I swore this wasn’t going to be a mommy blog. And it’s not, right?
I was feeling pretty vulnerable since my last post about the time my young (YOUNG) kids accidentally web-surfed for Internet porn. I shared it with the millions of readers (ok, just like 27 if I was lucky) of the blogosphere. I could feel the head shakes, the shameful tsks, the judginess.
I need to follow that doozy up with some positivity. I’m not always a terrible mom. I don’t always forget to send in lunch. I don’t consistently take the iPad away. I might even go to a PTA meeting before college begins. Sometimes I’m even slightly above average.
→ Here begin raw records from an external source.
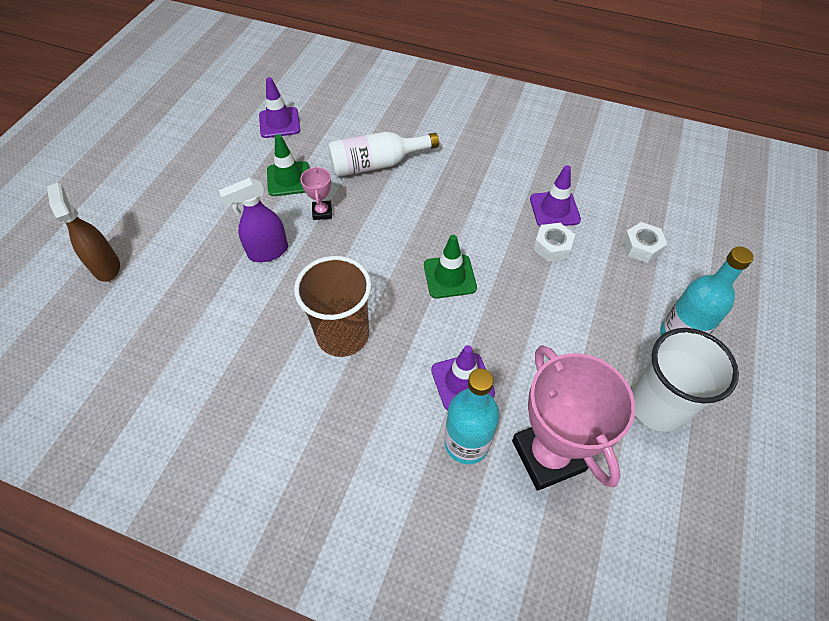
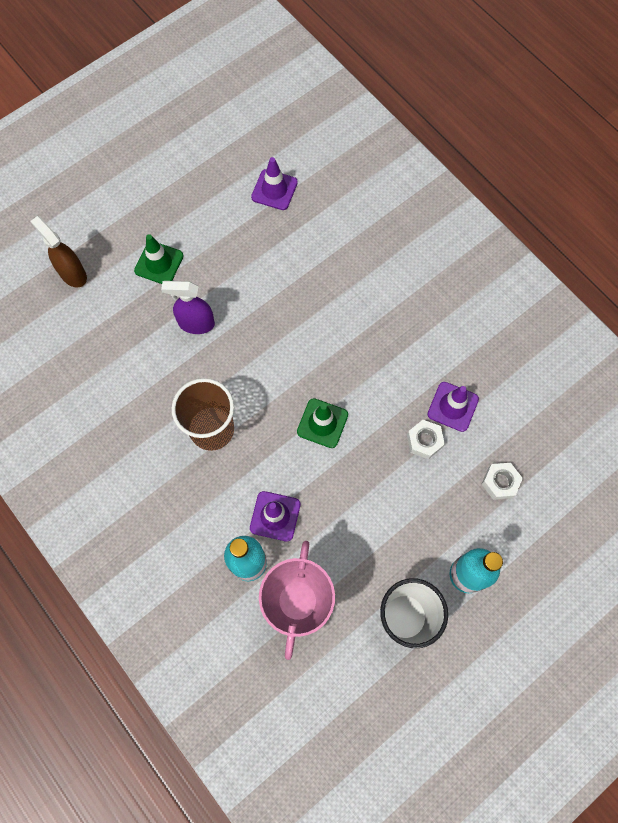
camera: 30 degrees right, 15 degrees up
brown spray bottle [47,183,120,282] -> brown spray bottle turned 45 degrees counterclockwise [31,216,87,287]
green traffic cone [267,134,309,196] -> green traffic cone moved to [134,234,183,284]
pink trophy [300,166,332,220] -> none
white bottle [328,132,439,177] -> none

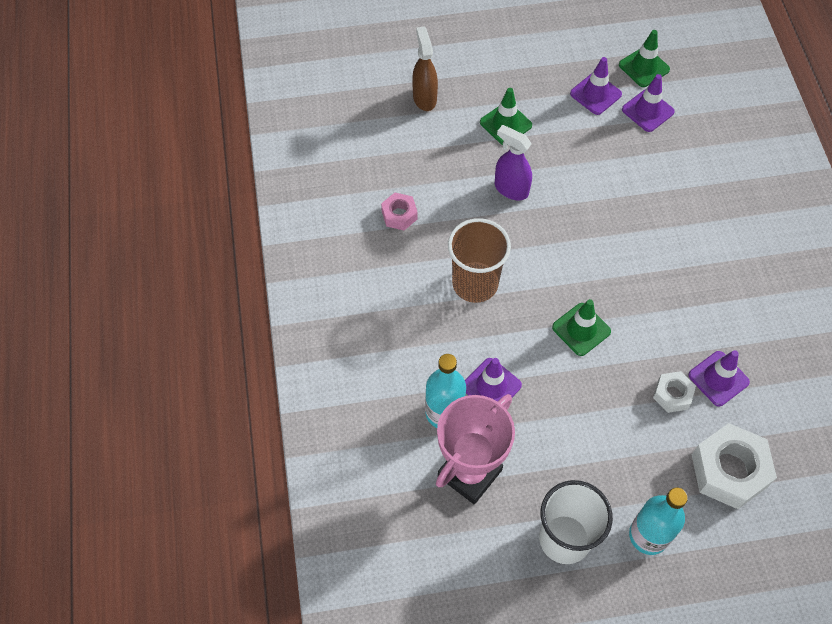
camera: 30 degrees right, 10 degrees down
white nut [482,463,523,500] -> white nut [692,423,777,509], size x1.87
none -> pink nut [381,193,418,230]
none -> purple traffic cone [570,57,622,115]
none -> green traffic cone [619,30,670,87]

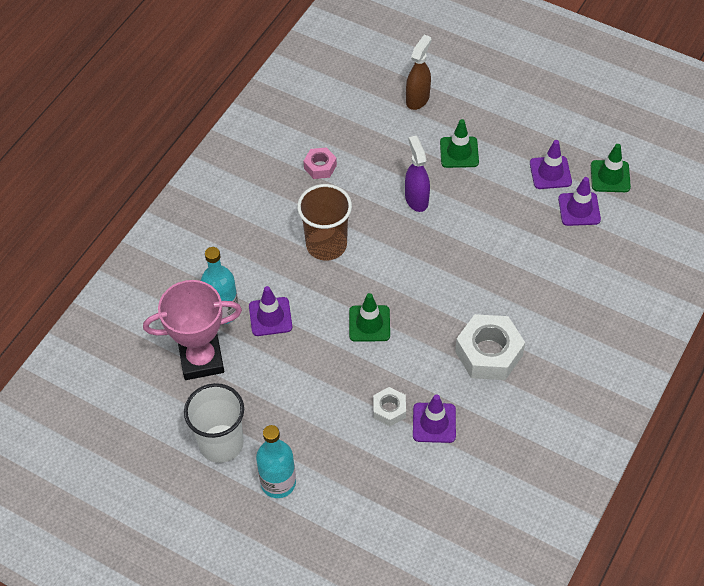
camera: 40 degrees right, 5 degrees down
white nut [692,423,777,509] -> white nut moved to [455,314,525,380]

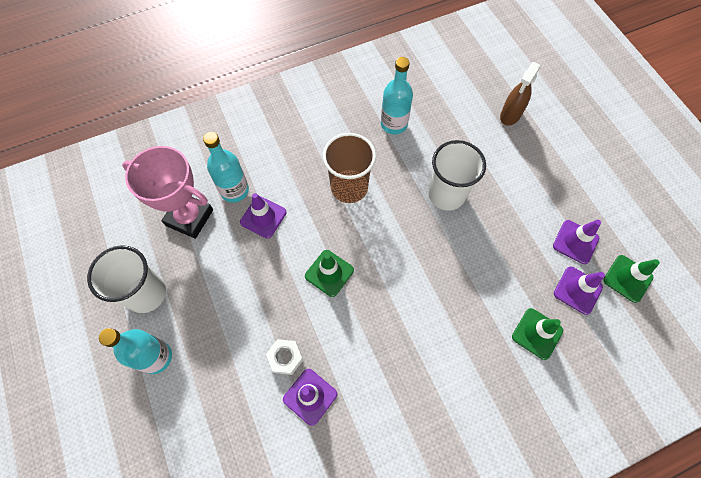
camera: 35 degrees right, 10 degrees up
pink nut [303,147,337,179] -> turquoise bottle [381,57,413,134]
purple spray bottle [405,136,430,212] -> white cup [429,140,486,211]
brown spray bottle [406,35,431,110] -> brown spray bottle turned 150 degrees clockwise [500,62,541,126]
green traffic cone [440,119,479,168] -> green traffic cone moved to [512,308,563,360]
white nut [455,314,525,380] -> none

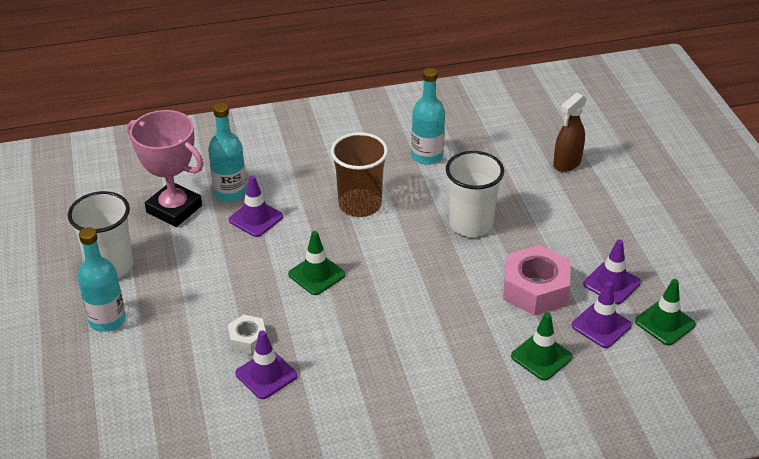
camera: 10 degrees right, 25 degrees down
none -> pink nut [503,245,571,316]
And then there are those moments when being their mom is simply the best thing in the world. My best work. My heart exploding. And they all happen to happen on Mother’s Day.
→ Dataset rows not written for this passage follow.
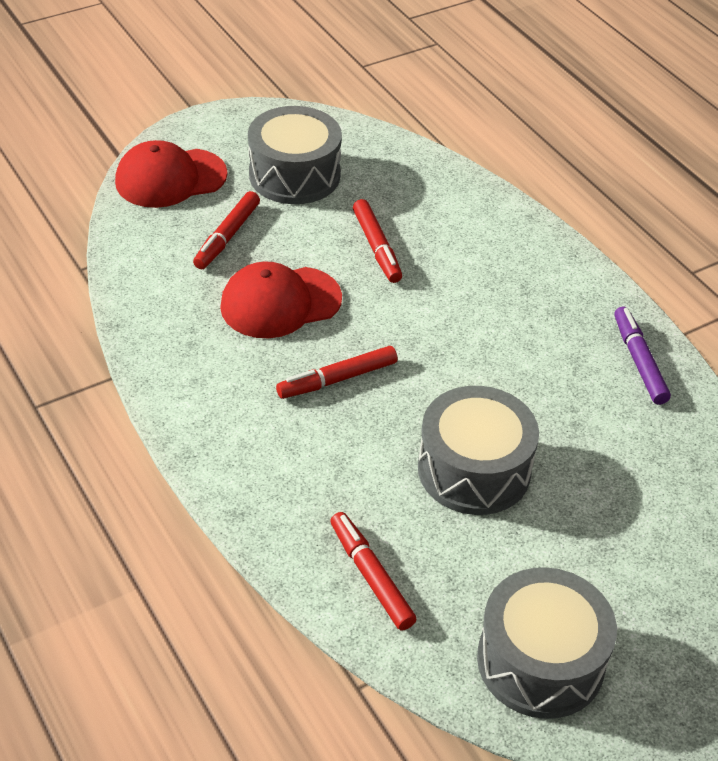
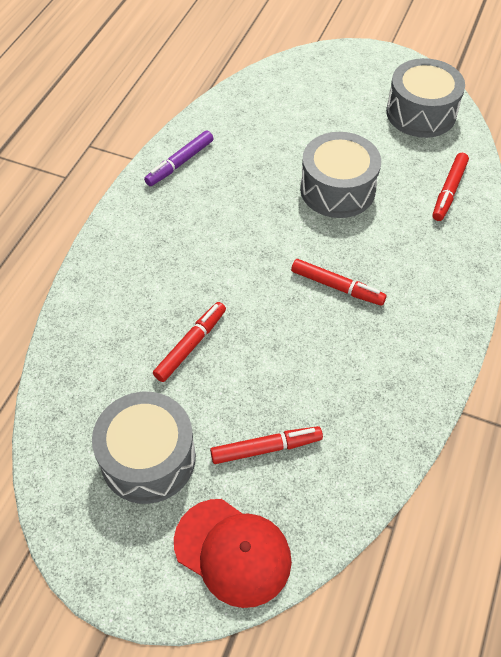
camera: 125 degrees left, 10 degrees up
red cap [220,261,342,338] -> none

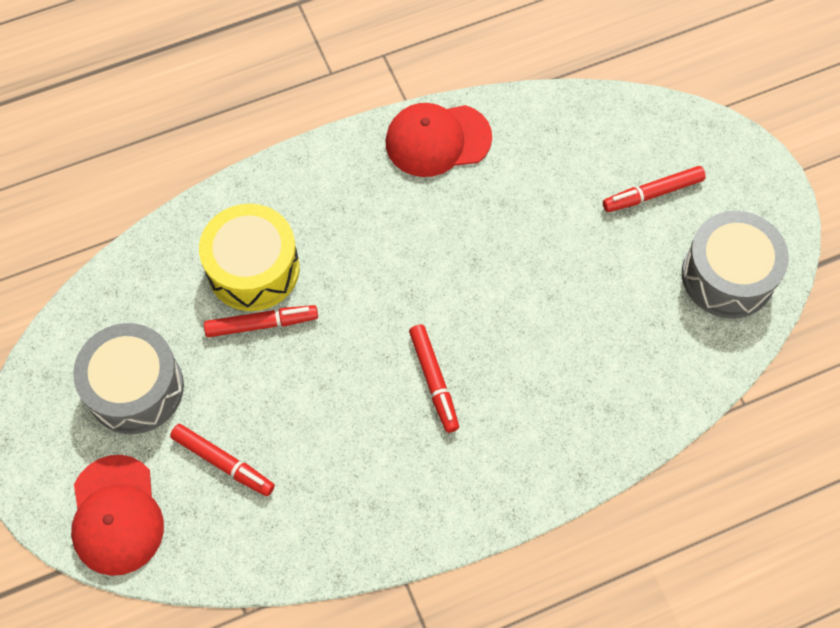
camera: 45 degrees right, 10 degrees up
purple marker [144,131,213,186] -> red cap [385,103,492,177]
grey drum [300,132,381,218] -> none
red marker [433,153,469,221] -> red marker moved to [603,166,706,212]
none -> yellow drum [199,204,300,311]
- There was the time we took Finch to see the Imagination Movers live on Mother’s Day. Think tolerable rock music for kids. Talk about selflessness! Sparrow was just 10 weeks old, and in the baby carrier. Their encore song was called “The Mother in You”. It was a catchy little diddy none of us had heard before. The lyrics packed a punch and captured everything I’d hope my 2 1/2 year old might think of me. At the bridge of this great work, the foursome was on stage harmonizing “I love my mom” over and over. That’s when my bitty boy turned to me and said in the clearest full sentence he may have spoken to date “I love you Mommy.” He heard the music, he felt those words, and his little tiny cup runneth over enough to push me right over the edge with postpartum emotion.
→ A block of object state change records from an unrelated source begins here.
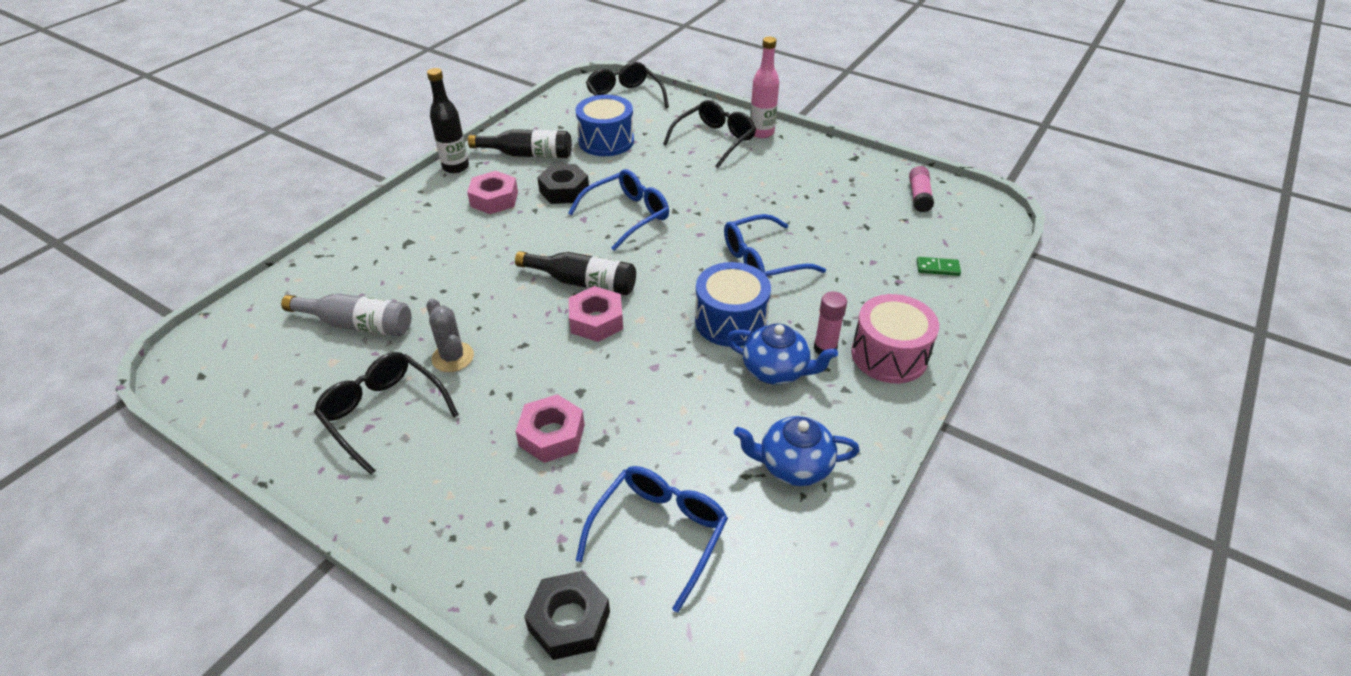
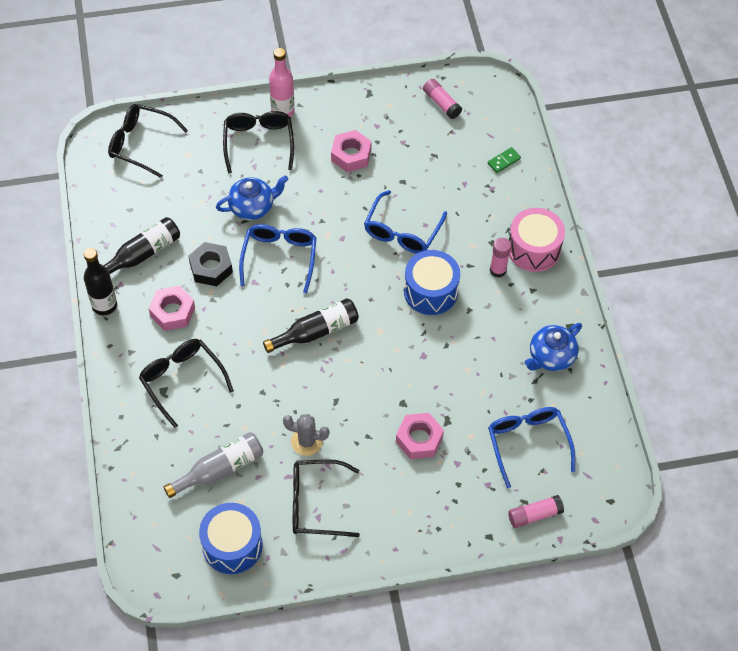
camera: 45 degrees left, 15 degrees up
black nut [524,571,610,660] -> pink glue stick [508,495,564,528]
pink nut [569,286,623,342] -> pink nut moved to [331,130,371,172]
blue drum [576,95,634,156] -> blue drum moved to [199,503,263,574]
blue teapot [726,324,838,385] -> blue teapot moved to [216,175,288,220]
none -> black glasses [139,339,234,428]

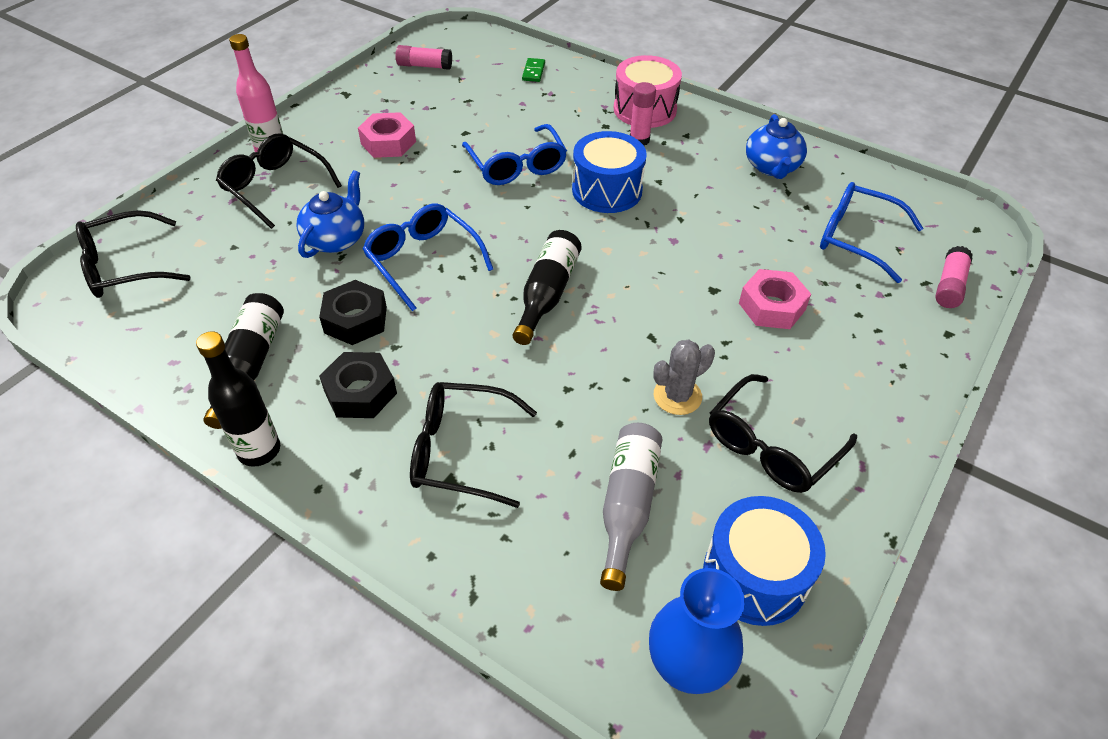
camera: 45 degrees left, 10 degrees down
pink nut [148,286,195,331] -> black nut [319,352,397,418]
none -> blue vase [649,568,745,694]

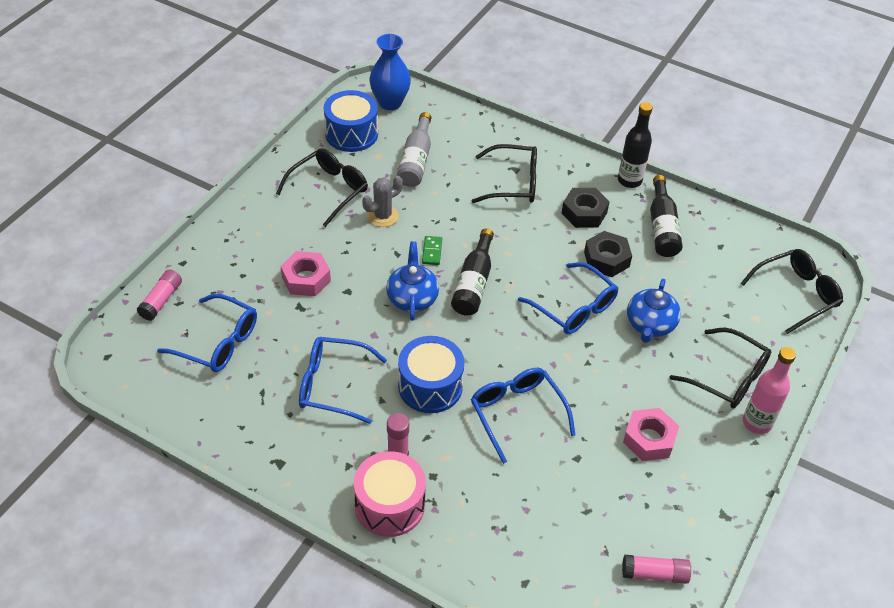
camera: 175 degrees right, 0 degrees up
green domino [522,58,545,82] -> green domino moved to [422,236,442,265]
blue teapot [746,114,807,179] -> blue teapot moved to [386,241,439,321]
none -> blue glasses [299,337,387,424]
- Fast forward three years. I was home on maternity leave once again after Lark was born. Finch’s kindergarten class had some thing for moms in early May. Good thing I was home because if I were working I would never had taken a precious vacation day to attend. Turns out the class had been studying poetry and each child/mommy pair had a turn at the front of the room for a serenade of sorts. Our children had written us each a book of poems, and were showing off their new reading skills by reading one out loud. Student after student went up there and professed their love to their moms by saying how much they appreciated how she cleaned up the house or made them dinner or even how she effortlessly lunched with her fellow mom friends. When it was our turn, I perched in the stool and looked nervously at my toothless little Finch. In his little voice with the funny r’s and l’s, he read his masterpiece. It was different. It was about how his mom works, and uses a computer, and enjoys eating chicken parmigiana. My perceptive five year old knew his mom wasn’t like the others, but not only was that a-ok with him- it made him proud! It was all worth it. He would grow to be a man who respects women and supports his working wife wholeheartedly.
- By now, you’re thinking this woman is so perfect, right? False! You think this is enough of a “gift” to satisfy me on Mother’s Day? No way. I want to reap a bigger reward for all I do. I want the booty too! Shower me in diamonds, purses, cameras, material things!! The more kids, the more mommyhood! Gull’s pretty good on delivering there as well, but my favorite gift so far were the earrings I got last year. No fancy gems or brand names this time. But they came to me in Sparrow”s chubby stubby hands, his eyes squinty with smile. He had picked them out himself online. They were not my style at all. But I loved every inch of them, because he was thinking of me when he and his dad pressed order. I wear them all the time, and even Sparrow himself has become exhausted by my lack of diversity on the accessory front. But on a tough day at work, as I stare at myself in the ladies room mirror, and ask myself how I can possibly keep this up, I see a little gold peek through my hair and I know it’s all for them.
Can’t wait to see what’s in store for me on Mother’s Day this year!